No offense, man, but there are too shortcuts with traditional animation, even if it's on ones. 

For the record septango, "ones", "twos", "threes" refers to the frame rate. 25+ FPs counts as "ones", the ballpark of 15 FPS is "twos", and low-budget bullshit like dime-a-dozen anime (not the quality stuff) are at 8-10 FPS, or called threes.

Those shortcuts:
- Motion Capture/Rotoscoping/TRACING, FACE IT, IT'S USEFUL AND GOOD! JUST GIVE IN. 
- Looping.
- Smear animation.  Don't get all fucking My Life Me about smear animation, but it is a hell of a shortcut.
- Layering.  Remember that in cel animation, cels are not 100 percent transparent.  The newer ones tend to have a sort of blue undertone, and the old ones were sort of brownish.  It's very subtle, but if you use 8 or more cel layers, you will definitely see a color shift you can not ignore. So, to fix this, either go look up the awesome color-shift-by-layer charts and thereby adjust the cel colors according to how 'deep' they are in the stack by painting them appropriately, or fix it as you go, or just plan your animations to use less than 8 layers.


----------



## Smelge (Jun 18, 2013)

Pay someone in China to do it.


----------



## HipsterCoyote (Jun 18, 2013)

Oh shit, how could I forget that?  You can outsource to India for 25% of the pay-rate in the States and to China for I think 50%.   Outsource, my friend! 90% of Spongebob is made in Korea!


----------



## Arshes Nei (Jun 18, 2013)

HipsterCoyote said:


> If you're asking about methods for reducing workload you are not going to finish reading Richie Williams.
> 
> Get Cartoon Animation by Preston Blair.  Once you finish that, then you can pop open the Survival Kit and expect to get more than 3 pages of it read.

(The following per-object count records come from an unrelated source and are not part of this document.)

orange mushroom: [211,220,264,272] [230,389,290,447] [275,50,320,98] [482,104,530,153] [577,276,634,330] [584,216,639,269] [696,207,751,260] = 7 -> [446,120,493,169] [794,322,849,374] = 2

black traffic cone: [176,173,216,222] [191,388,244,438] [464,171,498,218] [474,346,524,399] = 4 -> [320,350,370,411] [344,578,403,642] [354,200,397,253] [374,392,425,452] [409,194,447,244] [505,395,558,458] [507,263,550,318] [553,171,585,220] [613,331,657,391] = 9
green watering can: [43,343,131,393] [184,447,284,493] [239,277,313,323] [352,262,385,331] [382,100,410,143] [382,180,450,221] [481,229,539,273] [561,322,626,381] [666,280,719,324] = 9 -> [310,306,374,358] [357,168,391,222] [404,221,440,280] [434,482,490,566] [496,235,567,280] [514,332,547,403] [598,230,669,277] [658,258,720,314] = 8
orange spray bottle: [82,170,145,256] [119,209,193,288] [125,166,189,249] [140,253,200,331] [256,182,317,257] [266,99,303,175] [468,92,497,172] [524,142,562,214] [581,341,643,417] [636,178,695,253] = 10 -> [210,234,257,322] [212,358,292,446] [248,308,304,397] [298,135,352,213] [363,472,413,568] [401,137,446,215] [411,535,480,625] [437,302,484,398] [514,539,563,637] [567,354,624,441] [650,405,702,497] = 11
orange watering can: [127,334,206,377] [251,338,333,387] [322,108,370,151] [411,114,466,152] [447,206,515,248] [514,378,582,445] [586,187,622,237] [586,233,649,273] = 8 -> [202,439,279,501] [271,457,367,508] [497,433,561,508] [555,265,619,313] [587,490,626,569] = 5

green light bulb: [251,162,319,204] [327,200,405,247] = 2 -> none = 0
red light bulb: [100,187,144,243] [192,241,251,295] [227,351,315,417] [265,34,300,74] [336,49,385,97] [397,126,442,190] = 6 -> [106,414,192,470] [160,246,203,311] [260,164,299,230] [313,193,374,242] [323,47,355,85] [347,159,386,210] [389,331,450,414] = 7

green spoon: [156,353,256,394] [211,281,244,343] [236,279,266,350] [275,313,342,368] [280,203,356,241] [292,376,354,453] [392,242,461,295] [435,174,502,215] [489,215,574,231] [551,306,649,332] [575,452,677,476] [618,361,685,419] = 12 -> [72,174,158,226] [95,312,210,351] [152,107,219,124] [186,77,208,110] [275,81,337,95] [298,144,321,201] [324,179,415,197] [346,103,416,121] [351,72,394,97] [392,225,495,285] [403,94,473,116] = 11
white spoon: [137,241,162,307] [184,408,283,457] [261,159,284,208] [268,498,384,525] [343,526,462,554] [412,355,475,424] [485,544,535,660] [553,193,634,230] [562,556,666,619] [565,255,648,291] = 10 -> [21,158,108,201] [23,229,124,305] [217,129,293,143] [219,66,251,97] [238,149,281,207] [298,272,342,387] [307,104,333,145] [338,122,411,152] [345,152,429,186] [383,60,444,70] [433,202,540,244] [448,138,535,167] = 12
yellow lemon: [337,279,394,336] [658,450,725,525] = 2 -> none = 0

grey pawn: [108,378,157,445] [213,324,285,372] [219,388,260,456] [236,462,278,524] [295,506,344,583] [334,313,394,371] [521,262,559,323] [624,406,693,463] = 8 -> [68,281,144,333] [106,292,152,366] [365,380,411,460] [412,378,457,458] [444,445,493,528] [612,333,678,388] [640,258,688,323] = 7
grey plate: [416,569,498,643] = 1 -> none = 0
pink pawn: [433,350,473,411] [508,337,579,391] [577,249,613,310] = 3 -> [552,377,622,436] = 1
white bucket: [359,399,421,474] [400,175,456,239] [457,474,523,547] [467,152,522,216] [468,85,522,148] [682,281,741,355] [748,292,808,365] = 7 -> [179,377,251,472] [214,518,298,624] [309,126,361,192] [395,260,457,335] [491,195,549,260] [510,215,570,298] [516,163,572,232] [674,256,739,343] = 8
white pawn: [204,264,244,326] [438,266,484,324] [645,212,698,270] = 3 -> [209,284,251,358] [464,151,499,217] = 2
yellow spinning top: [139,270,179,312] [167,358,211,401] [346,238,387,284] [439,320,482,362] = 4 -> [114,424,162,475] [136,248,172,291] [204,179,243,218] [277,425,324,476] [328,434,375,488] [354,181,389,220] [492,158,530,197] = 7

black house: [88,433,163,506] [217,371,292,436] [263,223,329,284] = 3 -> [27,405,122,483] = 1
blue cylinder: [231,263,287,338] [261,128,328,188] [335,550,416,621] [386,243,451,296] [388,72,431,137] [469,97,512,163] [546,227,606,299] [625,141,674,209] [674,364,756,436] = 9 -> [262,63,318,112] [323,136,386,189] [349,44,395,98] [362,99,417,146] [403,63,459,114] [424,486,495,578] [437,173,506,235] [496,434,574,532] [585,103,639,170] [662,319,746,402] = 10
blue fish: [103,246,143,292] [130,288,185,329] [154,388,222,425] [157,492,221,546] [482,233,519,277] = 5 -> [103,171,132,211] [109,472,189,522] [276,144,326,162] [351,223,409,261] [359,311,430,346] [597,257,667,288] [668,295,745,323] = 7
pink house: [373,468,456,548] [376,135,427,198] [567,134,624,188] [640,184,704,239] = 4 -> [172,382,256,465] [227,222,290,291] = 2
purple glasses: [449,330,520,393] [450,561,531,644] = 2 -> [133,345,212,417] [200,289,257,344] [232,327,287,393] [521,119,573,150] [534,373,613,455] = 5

I didn't recommend it to reduce workload. It was more of "know wtf you're doing before thinking you can take a shortcut"


----------



## HipsterCoyote (Jun 18, 2013)

It's a hell of a book, indeed! I love it, own it, and recommend it if you have the time to read a 398-page text book.  

It just doesn't suit this guy's apparent wants, that being, something concise.

If you're a position to be asking for shortcuts, be it because of a deadline, lack of free-time despite your interest, or general impatience, you just aren't going to get through Survival Kit.  Cartoon Animation by Preston Blair presents enough information to people who don't know what they're doing so that they have the resources to produce a professional-looking work.  And, since being overwhelmed isn't the same as being insincere about learning, Cartoon Animation is also a very good alternative for aspiring students who get overwhelmed by Survival Kit.


----------



## Arshes Nei (Jun 18, 2013)

Person wants to do game sprites using traditional means. Good luck.


----------